** REQUIREMENTS **
Reproduce the lines of every record, substituting "bounding box" for "bbox" and keeping all other text unchanged. Leave the pictures out of your answer.

** Records from a data collection **
───

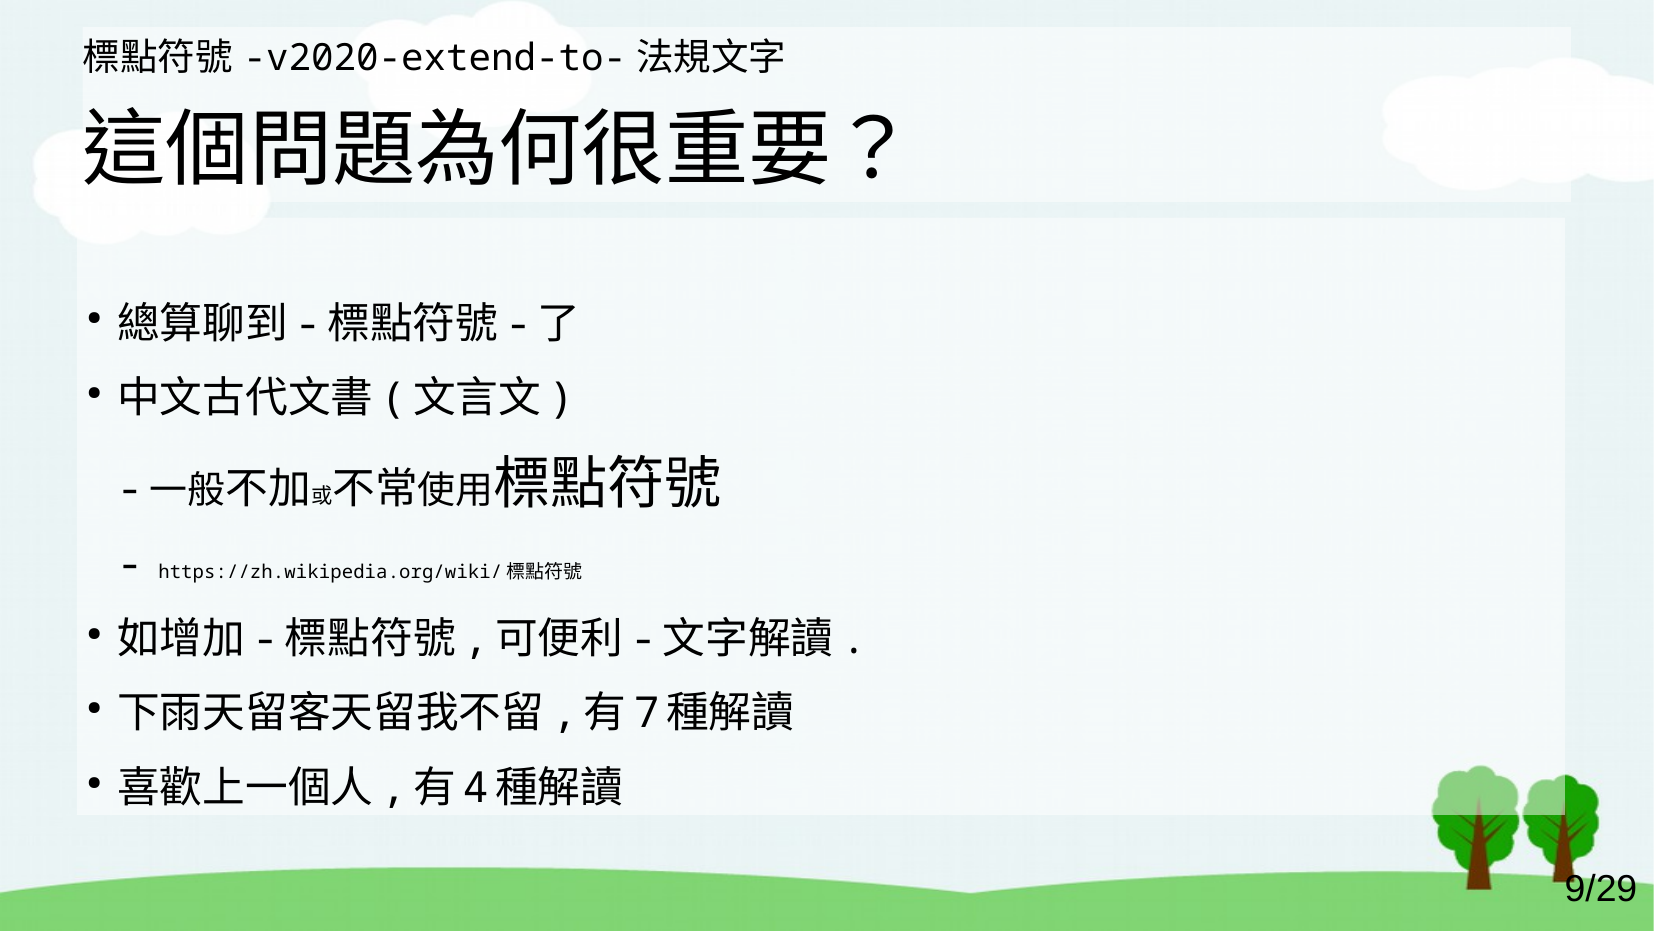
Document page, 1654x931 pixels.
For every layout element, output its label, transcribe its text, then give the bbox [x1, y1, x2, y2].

picture [0, 0, 1654, 931]
text_box <編號>/29 [1192, 860, 1653, 931]
title 標點符號-v2020-extend-to-法規文字 這個問題為何很重要？ [82, 37, 1571, 193]
list 總算聊到-標點符號-了 中文古代文書(文言文) -一般不加或不常使用標點符號 - https://zh.wikipedia.org/wiki/標點符號 如增加-標點符號,可便利-文字解讀. 下雨天留客天留我不留,有7種解讀 喜歡上一個人,有4種解讀 [76, 217, 1565, 815]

───

** ANSWER IN FULL **
Document page, 1654x931 pixels.
For every layout element, output its label, transcribe its text, then give the bounding box [x1, y1, x2, y2].

picture [0, 0, 1654, 931]
text_box <編號>/29 [1192, 860, 1653, 931]
title 標點符號-v2020-extend-to-法規文字 這個問題為何很重要？ [82, 37, 1571, 193]
list 總算聊到-標點符號-了 中文古代文書(文言文) -一般不加或不常使用標點符號 - https://zh.wikipedia.org/wiki/標點符號 如增加-標點符號,可便利-文字解讀. 下雨天留客天留我不留,有7種解讀 喜歡上一個人,有4種解讀 [76, 217, 1565, 815]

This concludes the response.